■ **Required work**
Reproduce the text lines of every entry below without any changes, leaving the pictures out of your answer.

■ **Extracted records**
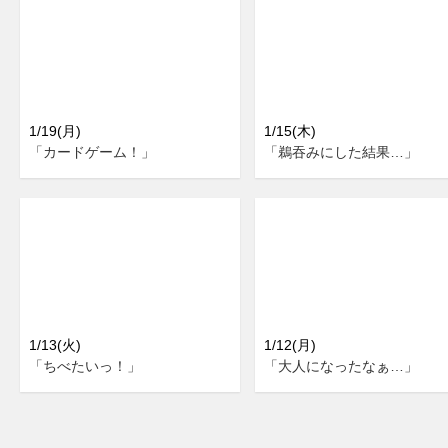
1/19(月)
1/15(木)
「カードゲーム！」
「鵜吞みにした結果…」
1/13(火)
1/12(月)
「ちべたいっ！」
「大人になったなぁ…」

■ **Finished exercise**
1/19(月)
1/15(木)
「カードゲーム！」
「鵜吞みにした結果…」
1/13(火)
1/12(月)
「ちべたいっ！」
「大人になったなぁ…」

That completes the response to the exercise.